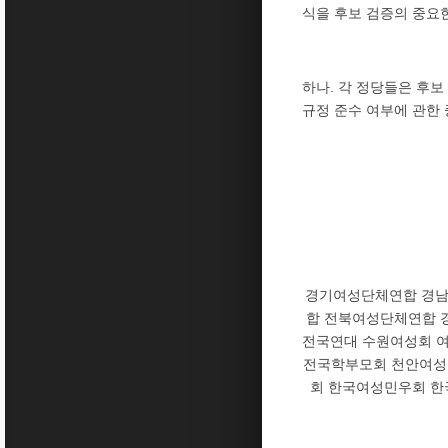
식을 후보 검증의 중요
하나. 각 정당들은 후보
규정 준수 여부에 관한
경기여성단체연합 경
합 전북여성단체연합 
전국연대 수원여성회 
전국학부모회 천안여성
회 한국여성민우회 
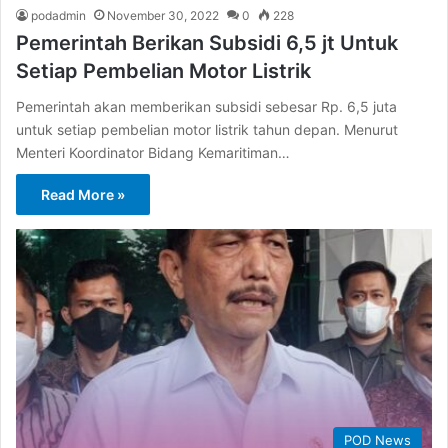
podadmin
November 30, 2022
0
228
Pemerintah Berikan Subsidi 6,5 jt Untuk
Setiap Pembelian Motor Listrik
Pemerintah akan memberikan subsidi sebesar Rp. 6,5 juta
untuk setiap pembelian motor listrik tahun depan. Menurut
Menteri Koordinator Bidang Kemaritiman…
Read More »
POD News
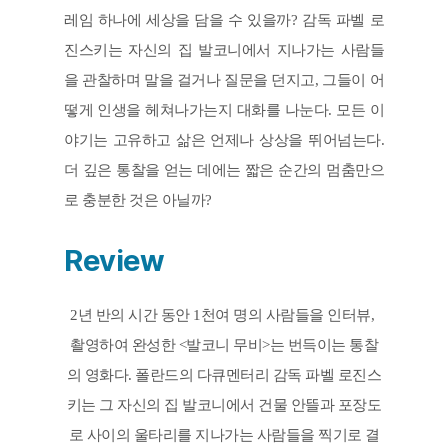
레임 하나에 세상을 담을 수 있을까? 감독 파벨 로
진스키는 자신의 집 발코니에서 지나가는 사람들
을 관찰하며 말을 걸거나 질문을 던지고, 그들이 어
떻게 인생을 헤쳐나가는지 대화를 나눈다. 모든 이
야기는 고유하고 삶은 언제나 상상을 뛰어넘는다. 
더 깊은 통찰을 얻는 데에는 짧은 순간의 멈춤만으
로 충분한 것은 아닐까?
Review
2년 반의 시간 동안 1천여 명의 사람들을 인터뷰, 
촬영하여 완성한 <발코니 무비>는 번득이는 통찰
의 영화다. 폴란드의 다큐멘터리 감독 파벨 로진스
키는 그 자신의 집 발코니에서 건물 안뜰과 포장도
로 사이의 울타리를 지나가는 사람들을 찍기로 결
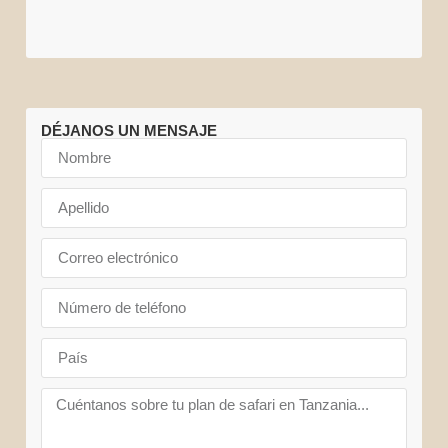
DÉJANOS UN MENSAJE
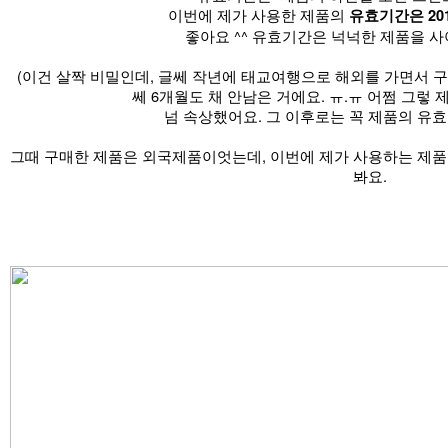
이번에 제가 사용한 제품의
유효기간은 2017
좋아요 ^^ 유효기간은 넉넉한 제품을 사
(이건 살짝 비밀인데, 글쎄 작년에 태교여행으로 해외를 가면서 
쎄 6개월도 채 안남은 거에요. ㅠ.ㅠ 어쩜 그렇 
넘 속상했어요. 그 이후로는 꼭 제품의 유
그때 구매한 제품은 외국제품이엇는데, 이번에 제가 사용하는 제품
봐요.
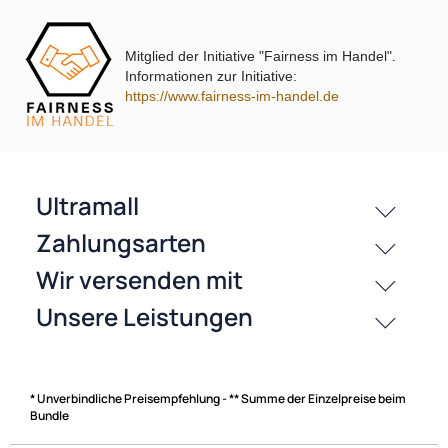
Mitglied der Initiative "Fairness im Handel".
Informationen zur Initiative:
https://www.fairness-im-handel.de
passende Produkte
History
Zahlungsarten
* Unverbindliche Preisempfehlung - ** Summe der Einzelpreise beim
Bundle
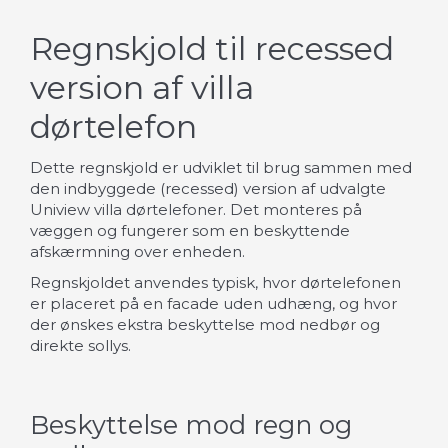
Regnskjold til recessed
version af villa
dørtelefon
Dette regnskjold er udviklet til brug sammen med
den indbyggede (recessed) version af udvalgte
Uniview villa dørtelefoner. Det monteres på
væggen og fungerer som en beskyttende
afskærmning over enheden.
Regnskjoldet anvendes typisk, hvor dørtelefonen
er placeret på en facade uden udhæng, og hvor
der ønskes ekstra beskyttelse mod nedbør og
direkte sollys.
Beskyttelse mod regn og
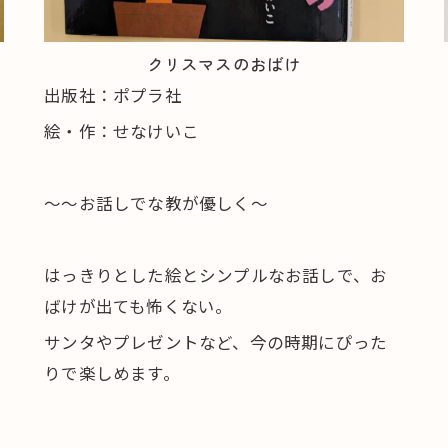
クリスマスのおばけ
出版社：ポプラ社
絵・作：せなけいこ
～～お話しでな教が優しく～
はっきりとした絵とシンプルなお話しで、お
ばけが出ても怖くない。
サンタやプレゼントなど、今の時期にぴった
りで楽しめます。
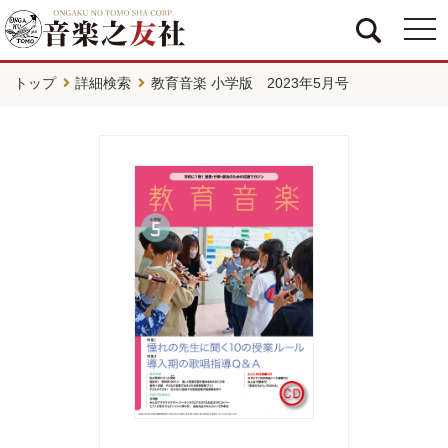
togg
navi
トップ
詳細検索
教育音楽 小学版 2023年5月号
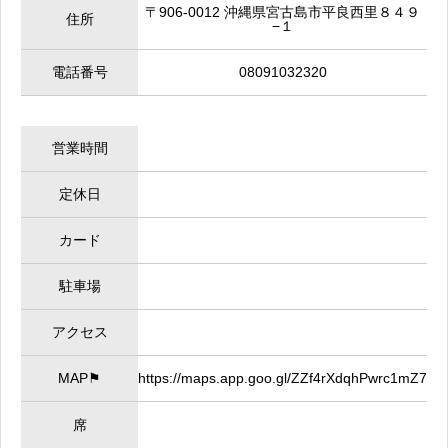
〒906-0012 沖縄県宮古島市平良西里８４９
住所
−１
電話番号
08091032320
営業時間
定休日
カード
駐車場
アクセス
MAP⚑
https://maps.app.goo.gl/ZZf4rXdqhPwrc1mZ7
席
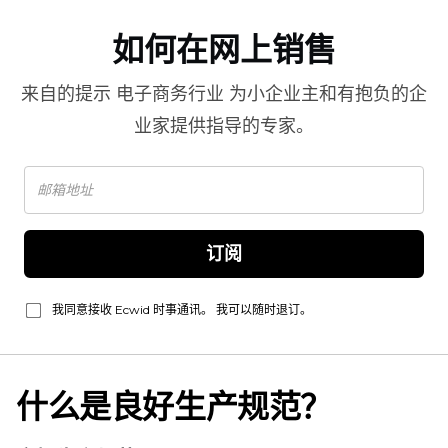
如何在网上销售
来自的提示
电子商务行业
为小企业主和有抱负的企
业家提供指导的专家。
订阅
我同意接收 Ecwid 时事通讯。 我可以随时退订。
什么是良好生产规范？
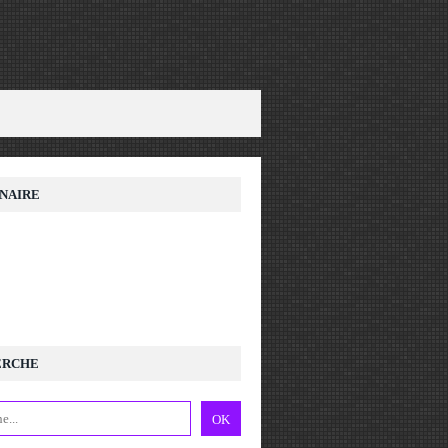
NAIRE
ERCHE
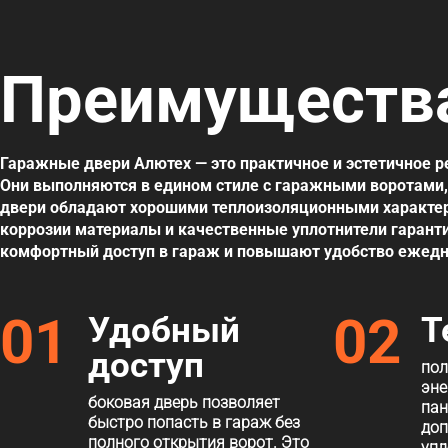
Преимущества
Гаражные двери Алютех — это практичное и эстетичное р
Они выполняются в едином стиле с гаражными воротами,
двери обладают хорошими теплоизоляционными характер
коррозии материалы и качественные уплотнители гарант
комфортный доступ в гараж и повышают удобство ежедн
01
02
Удобный
Т
доступ
пол
эне
боковая дверь позволяет
пан
быстро попасть в гараж без
доп
полного открытия ворот. Это
упл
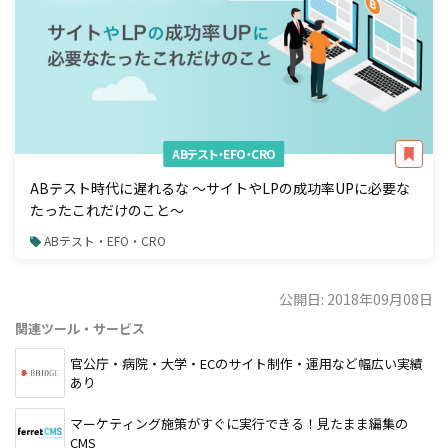
ABテスト・EFO・CRO
ABテスト時代に遅れるな 〜サイトやLPの成功率UPに必要な
たったこれだけのこと〜
ABテスト・EFO・CRO
公開日: 2018年09月08日
関連ツール・サービス
官公庁・病院・大学・ECのサイト制作・運用など幅広い実績
あり
マーケティング施策がすぐに実行できる！見たまま編集の
CMS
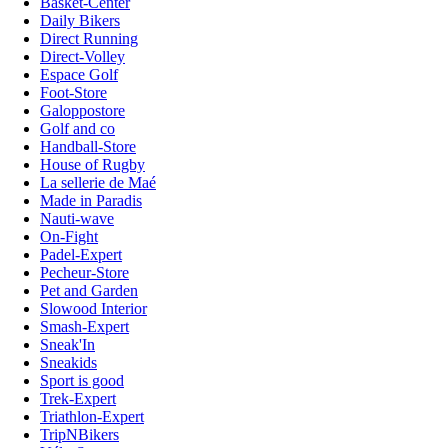
Basket-Center
Daily Bikers
Direct Running
Direct-Volley
Espace Golf
Foot-Store
Galoppostore
Golf and co
Handball-Store
House of Rugby
La sellerie de Maé
Made in Paradis
Nauti-wave
On-Fight
Padel-Expert
Pecheur-Store
Pet and Garden
Slowood Interior
Smash-Expert
Sneak'In
Sneakids
Sport is good
Trek-Expert
Triathlon-Expert
TripNBikers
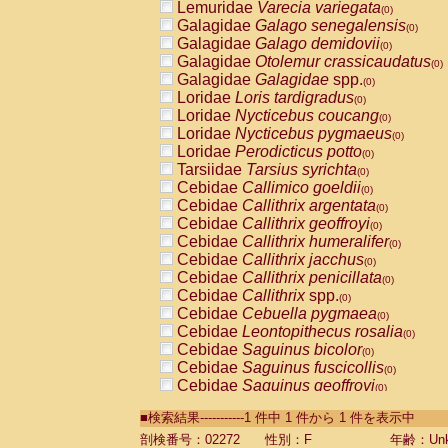
Lemuridae
Varecia variegata
(0)
Galagidae
Galago senegalensis
(0)
Galagidae
Galago demidovii
(0)
Galagidae
Otolemur crassicaudatus
(0)
Galagidae
Galagidae
spp.
(0)
Loridae
Loris tardigradus
(0)
Loridae
Nycticebus coucang
(0)
Loridae
Nycticebus pygmaeus
(0)
Loridae
Perodicticus potto
(0)
Tarsiidae
Tarsius syrichta
(0)
Cebidae
Callimico goeldii
(0)
Cebidae
Callithrix argentata
(0)
Cebidae
Callithrix geoffroyi
(0)
Cebidae
Callithrix humeralifer
(0)
Cebidae
Callithrix jacchus
(0)
Cebidae
Callithrix penicillata
(0)
Cebidae
Callithrix
spp.
(0)
Cebidae
Cebuella pygmaea
(0)
Cebidae
Leontopithecus rosalia
(0)
Cebidae
Saguinus bicolor
(0)
Cebidae
Saguinus fuscicollis
(0)
Cebidae
Saguinus geoffroyi
(0)
Cebidae
Saguinus imperator
(0)
■検索結果-----------1 件中 1 件から 1 件を表示中
Cebidae
Saguinus labiatus
(0)
Cebidae
Saguinus leucopus
剖検番号：02272
性別：F
年齢：Unk
(0)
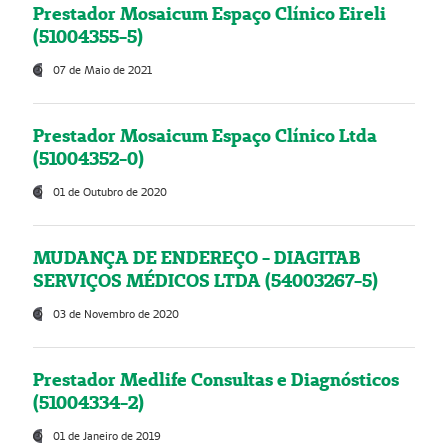
Prestador Mosaicum Espaço Clínico Eireli
(51004355-5)
07 de Maio de 2021
Prestador Mosaicum Espaço Clínico Ltda
(51004352-0)
01 de Outubro de 2020
MUDANÇA DE ENDEREÇO - DIAGITAB
SERVIÇOS MÉDICOS LTDA (54003267-5)
03 de Novembro de 2020
Prestador Medlife Consultas e Diagnósticos
(51004334-2)
01 de Janeiro de 2019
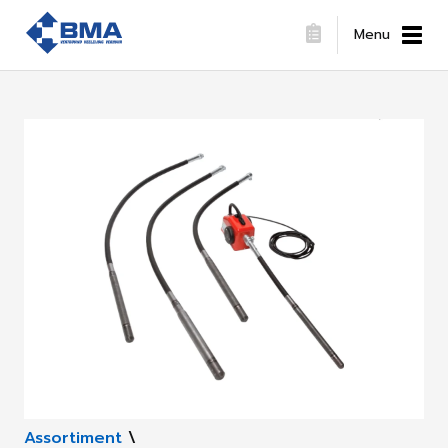
Menu
Assortiment
\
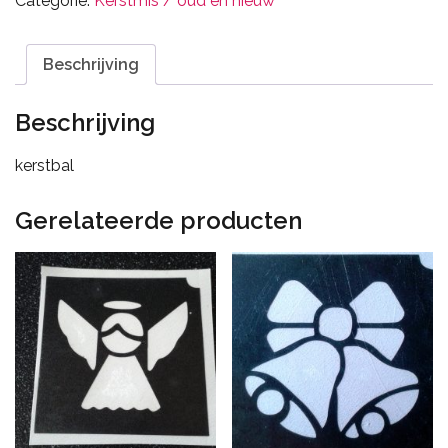
Categorie:
Kerstmis / oud en nieuw
Beschrijving
Beschrijving
kerstbal
Gerelateerde producten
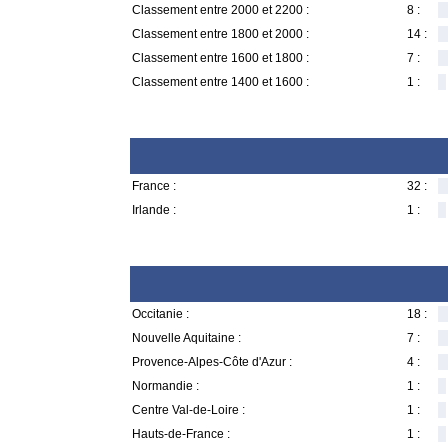
Classement entre 2000 et 2200 :
8 :
Classement entre 1800 et 2000 :
14 :
Classement entre 1600 et 1800 :
7 :
Classement entre 1400 et 1600 :
1 :
France :
32 :
Irlande :
1 :
Occitanie :
18 :
Nouvelle Aquitaine :
7 :
Provence-Alpes-Côte d'Azur :
4 :
Normandie :
1 :
Centre Val-de-Loire :
1 :
Hauts-de-France :
1 :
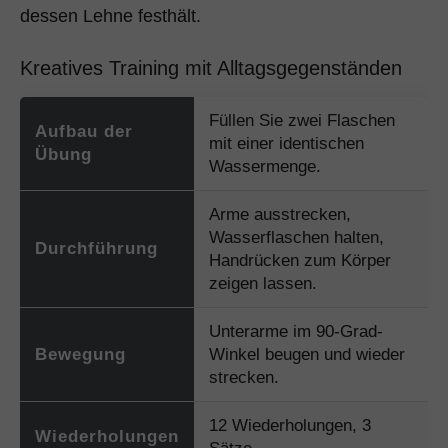
dessen Lehne festhält.
Kreatives Training mit Alltagsgegenständen
Füllen Sie zwei Flaschen
Aufbau der
mit einer identischen
Übung
Wassermenge.
Arme ausstrecken,
Wasserflaschen halten,
Durchführung
Handrücken zum Körper
zeigen lassen.
Unterarme im 90-Grad-
Bewegung
Winkel beugen und wieder
strecken.
12 Wiederholungen, 3
Wiederholungen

────────

Repeat the lines above exactly, beginning with the one containing "サンタやプレゼントなど、今の時期にぴった" and finishing with the one containing "MUDANÇA DE ENDEREÇO - DIAGITAB". No pictures belong in the copy.

* Answer box:
サンタやプレゼントなど、今の時期にぴった
りで楽しめます。
togg
navi
トップ
詳細検索
教育音楽 小学版 2023年5月号
〒906-0012 沖縄県宮古島市平良西里８４９
住所
−１
電話番号
08091032320
営業時間
定休日
カード
駐車場
アクセス
MAP⚑
https://maps.app.goo.gl/ZZf4rXdqhPwrc1mZ7
席
如何在网上销售
来自的提示
电子商务行业
为小企业主和有抱负的企
业家提供指导的专家。
订阅
我同意接收 Ecwid 时事通讯。 我可以随时退订。
什么是良好生产规范？
NAIRE
ERCHE
Преимущества
Гаражные двери Алютех — это практичное и эстетичное р
Они выполняются в едином стиле с гаражными воротами,
двери обладают хорошими теплоизоляционными характер
коррозии материалы и качественные уплотнители гарант
комфортный доступ в гараж и повышают удобство ежедн
01
02
Удобный
Т
доступ
пол
эне
боковая дверь позволяет
пан
быстро попасть в гараж без
доп
полного открытия ворот. Это
упл
ABテスト・EFO・CRO
ABテスト時代に遅れるな 〜サイトやLPの成功率UPに必要な
たったこれだけのこと〜
ABテスト・EFO・CRO
公開日: 2018年09月08日
関連ツール・サービス
官公庁・病院・大学・ECのサイト制作・運用など幅広い実績
あり
マーケティング施策がすぐに実行できる！見たまま編集の
CMS
Basket-Center
Daily Bikers
Direct Running
Direct-Volley
Espace Golf
Foot-Store
Galoppostore
Golf and co
Handball-Store
House of Rugby
La sellerie de Maé
Made in Paradis
Nauti-wave
On-Fight
Padel-Expert
Pecheur-Store
Pet and Garden
Slowood Interior
Smash-Expert
Sneak'In
Sneakids
Sport is good
Trek-Expert
Triathlon-Expert
TripNBikers
Lemuridae
Varecia variegata
(0)
Galagidae
Galago senegalensis
(0)
Galagidae
Galago demidovii
(0)
Galagidae
Otolemur crassicaudatus
(0)
Galagidae
Galagidae
spp.
(0)
Loridae
Loris tardigradus
(0)
Loridae
Nycticebus coucang
(0)
Loridae
Nycticebus pygmaeus
(0)
Loridae
Perodicticus potto
(0)
Tarsiidae
Tarsius syrichta
(0)
Cebidae
Callimico goeldii
(0)
Cebidae
Callithrix argentata
(0)
Cebidae
Callithrix geoffroyi
(0)
Cebidae
Callithrix humeralifer
(0)
Cebidae
Callithrix jacchus
(0)
Cebidae
Callithrix penicillata
(0)
Cebidae
Callithrix
spp.
(0)
Cebidae
Cebuella pygmaea
(0)
Cebidae
Leontopithecus rosalia
(0)
Cebidae
Saguinus bicolor
(0)
Cebidae
Saguinus fuscicollis
(0)
Cebidae
Saguinus geoffroyi
(0)
Cebidae
Saguinus imperator
(0)
■検索結果-----------1 件中 1 件から 1 件を表示中
Cebidae
Saguinus labiatus
(0)
Cebidae
Saguinus leucopus
剖検番号：02272
性別：F
年齢：Unk
(0)
Prestador Mosaicum Espaço Clínico Eireli
(51004355-5)
07 de Maio de 2021
Prestador Mosaicum Espaço Clínico Ltda
(51004352-0)
01 de Outubro de 2020
MUDANÇA DE ENDEREÇO - DIAGITAB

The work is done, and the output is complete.